Milei, il candidato anarco-liberista il cognome tradisce origini umbre, ha scosso la scena politica argentina con le sue proposte radicali e il suo stile istrionico, e ha vinto ieri il ballottaggio contro il peronista Sergio Massa con il 51,2% dei voti. Una vittoria storica che segna una svolta nella storia del Paese sudamericano, da sempre diviso tra il peronismo e le sue varie sfumature e il conservatorismo di destra. Milei, 53 anni, economista e professore universitario, si è presentato come il candidato della libertà, della democrazia diretta e della fine della corruzione. Ha promesso di ridurre drasticamente il ruolo dello Stato, di eliminare le tasse, di privatizzare le aziende pubbliche, di liberalizzare il mercato del lavoro e della moneta, di uscire dal Fondo monetario internazionale e di restituire il debito pubblico ai creditori. Ha anche proposto di legalizzare la vendita di armi e di organi, di abolire il matrimonio e il divorzio, di riconoscere la sovranità sulle Falkland-Malvinas e rischia rompere i rapporti diplomatici con il Vaticano, dopo aver insultato ripetutamente Papa Francesco.

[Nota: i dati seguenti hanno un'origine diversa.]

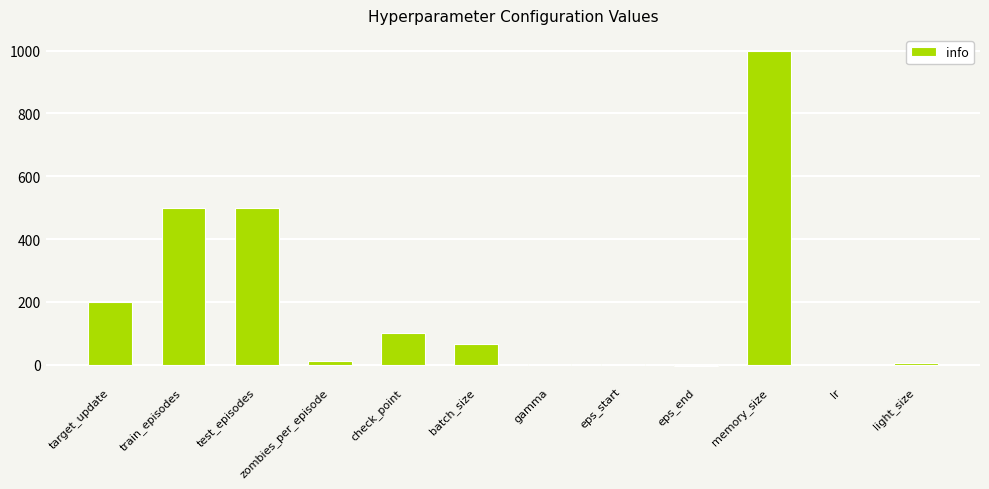

Which has a higher value, train_episodes or check_point?

train_episodes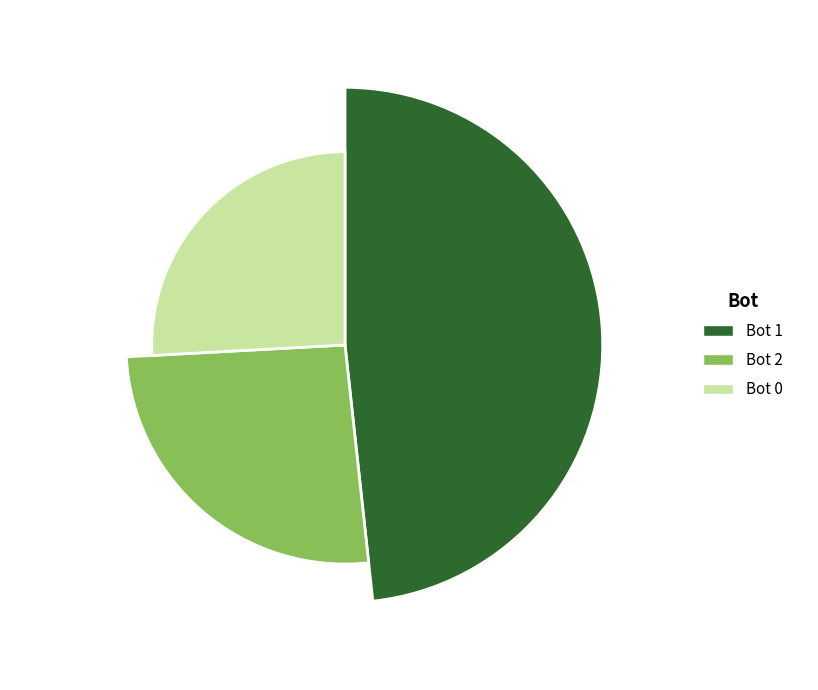

To the nearest percent, what is the average slice percentage?

33%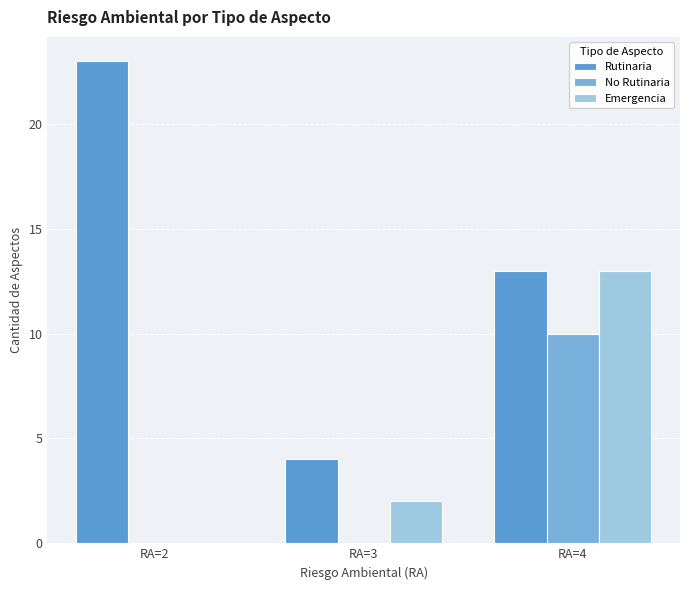

Where does the Emergencia series first go above 2?

RA=4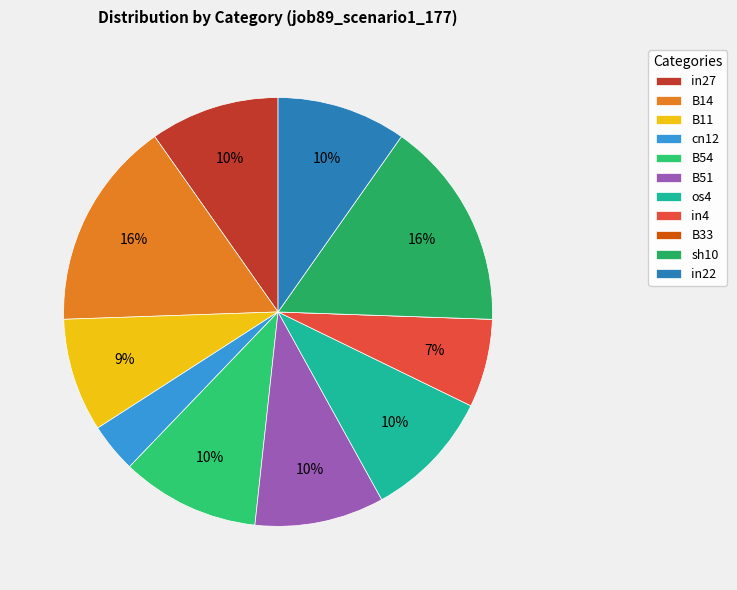

To the nearest percent, what is the average slice percentage?

9%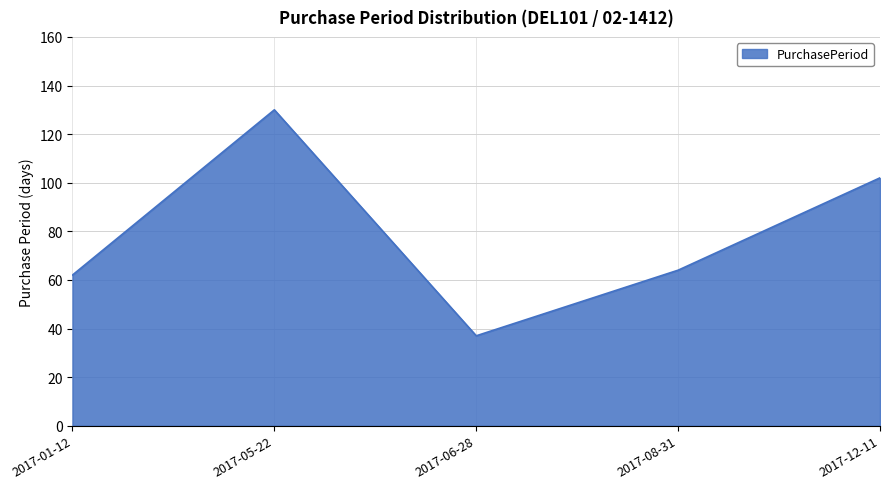

At which category does the data reach its first local valley?

2017-06-28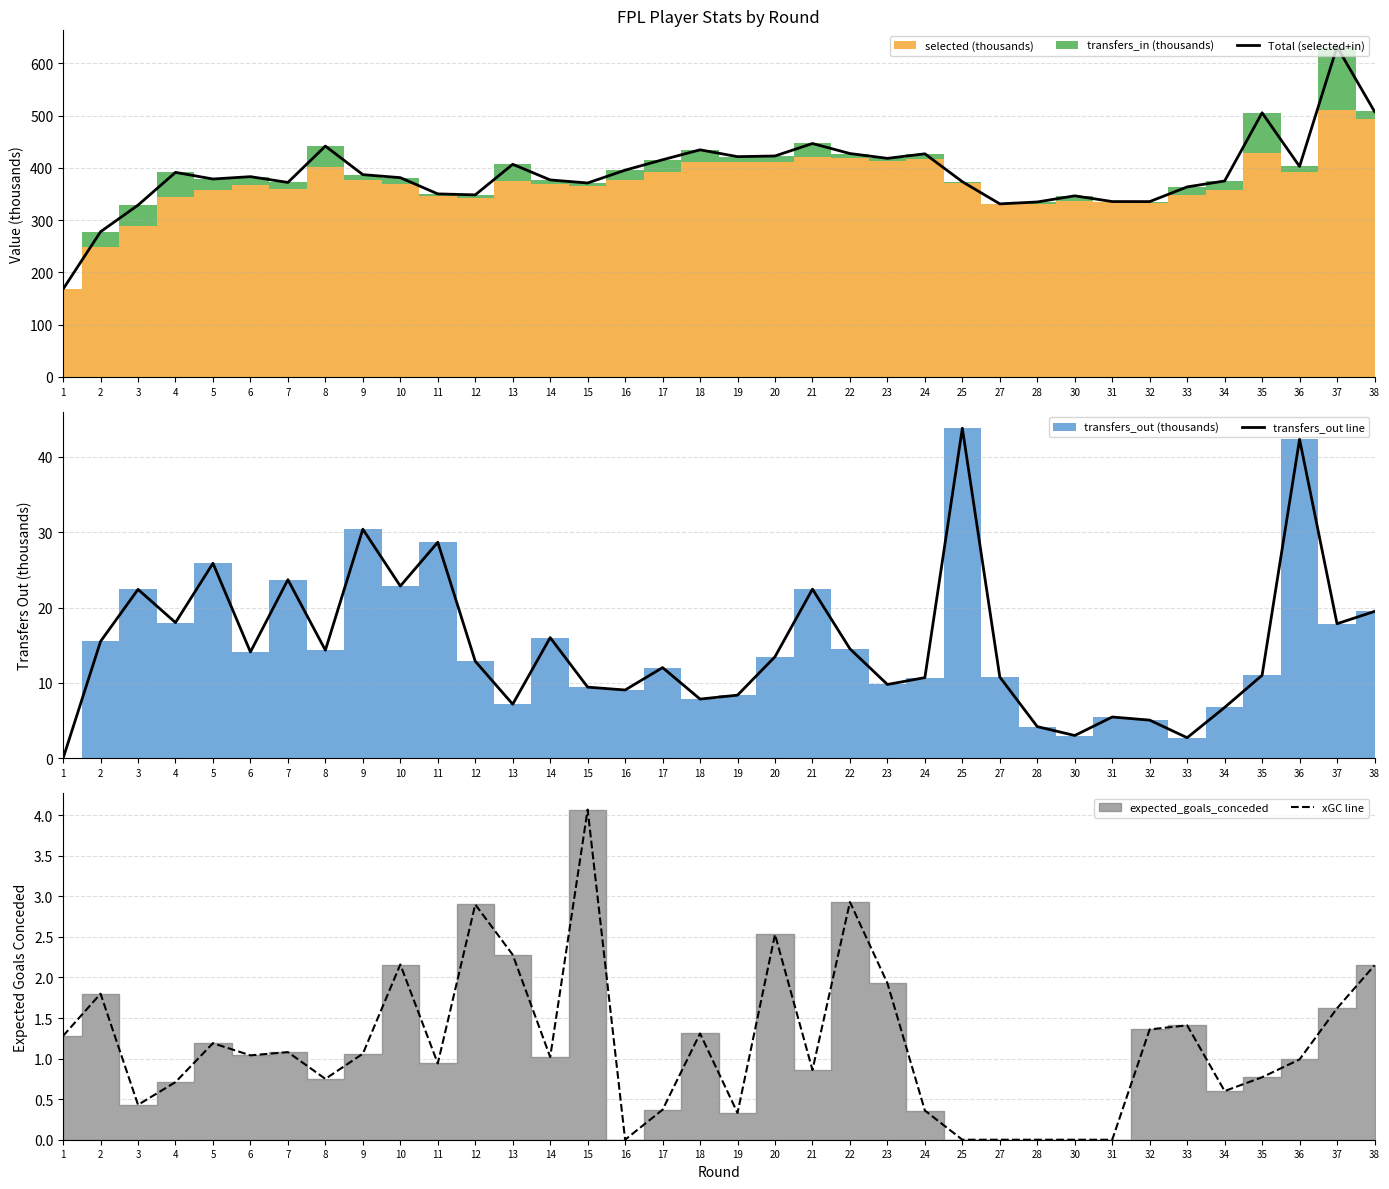

Between 2 and 32, which series saw the biggest shift?

Total (selected+in)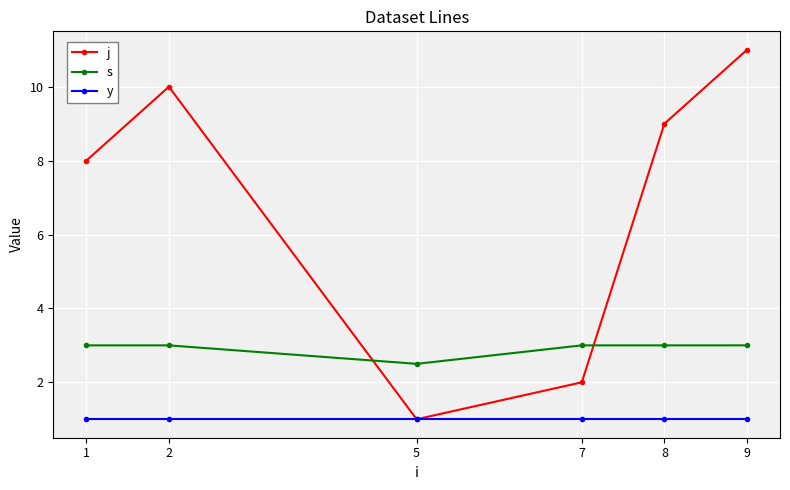

Reading left to right, list all the values displayed in this chart.

j: 1=8.0	2=10.0	5=1.0	7=2.0	8=9.0	9=11.0
s: 1=3.0	2=3.0	5=2.5	7=3.0	8=3.0	9=3.0
y: 1=1.0	2=1.0	5=1.0	7=1.0	8=1.0	9=1.0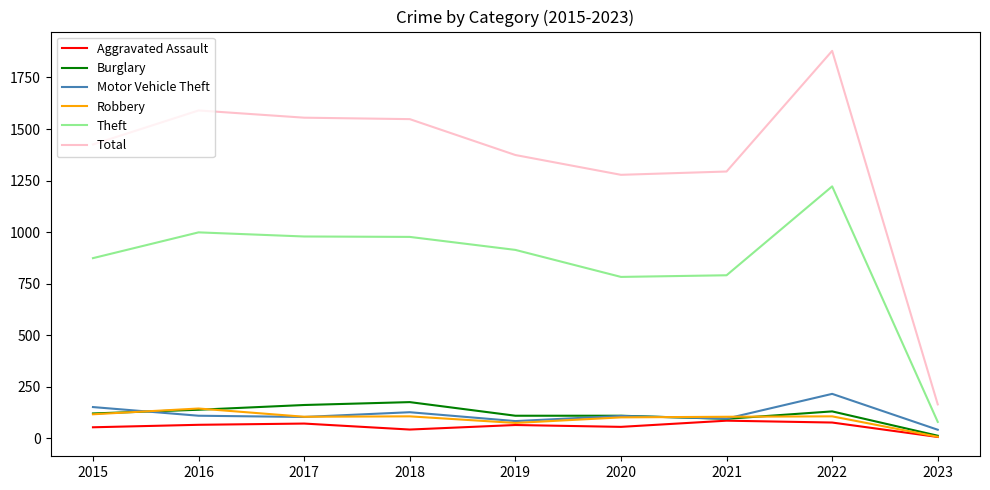

True or false: Theft and Aggravated Assault cross at least once.

False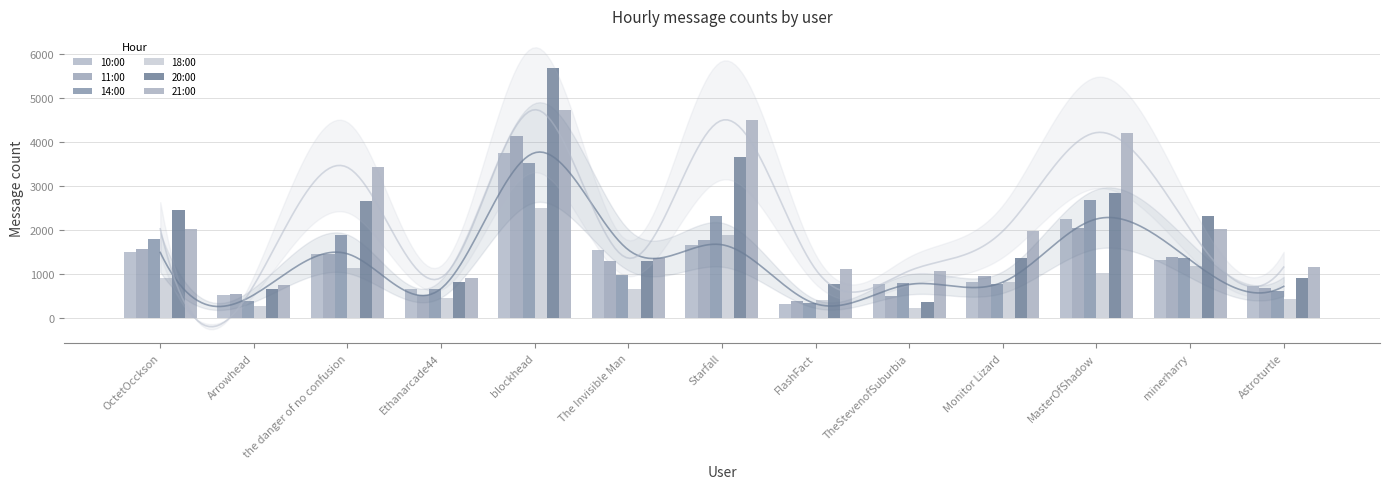

Reading left to right, what are all the values shown in this chart?

10:00: 1490	528	1459	669	3753	1549	1665	325	765	816	2249	1321	720
11:00: 1570	550	1464	525	4135	1300	1781	382	496	958	2036	1379	676
14:00: 1788	379	1895	660	3524	986	2313	338	798	774	2677	1360	612
18:00: 899	264	1145	448	2492	665	1897	414	218	819	1012	1172	424
20:00: 2456	665	2651	815	5676	1296	3649	771	358	1362	2838	2323	912
21:00: 2025	743	3421	917	4730	1360	4490	1107	1072	1974	4211	2018	1157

La sua vittoria è stata favorita dal malcontento popolare nei confronti della gestione della pandemia da parte del governo uscente di Alberto Fernandez, che ha registrato oltre 5 milioni di casi e 115 mila morti per Covid-19, su una popolazione di 45 milioni di abitanti. Il sistema sanitario è stato messo a dura prova e la campagna vaccinale è stata lenta e irregolare. A questo si aggiunge la grave crisi economica e sociale che affligge il Paese da anni, aggravata dalla pandemia. L’Argentina ha subito una recessione del 9,9% nel 2020 e una contrazione del 2,5% nel primo trimestre del 2021. L’inflazione ha raggiunto il 138% annuo a settembre, erodendo il potere d’acquisto dei salari e delle pensioni.  Le conseguenze della vittoria di Milei sono difficili da prevedere, ma sicuramente saranno profonde e controverse. Il nuovo presidente dovrà affrontare le sfide interne ed esterne con una maggioranza relativa in Parlamento e una forte opposizione da parte del peronismo e della sinistra. Dovrà anche gestire i rapporti con i partner regionali e internazionali, in particolare con il Brasile, il Cile, ma anche gli Stati Uniti e la Cina, che hanno interessi strategici e commerciali in Argentina. Infine, dovrà confrontarsi con le reazioni della società civile, dei sindacati, delle organizzazioni sociali e dei movimenti popolari, che potrebbero opporsi alle sue riforme e scendere in piazza per difendere i loro diritti e le loro conquiste.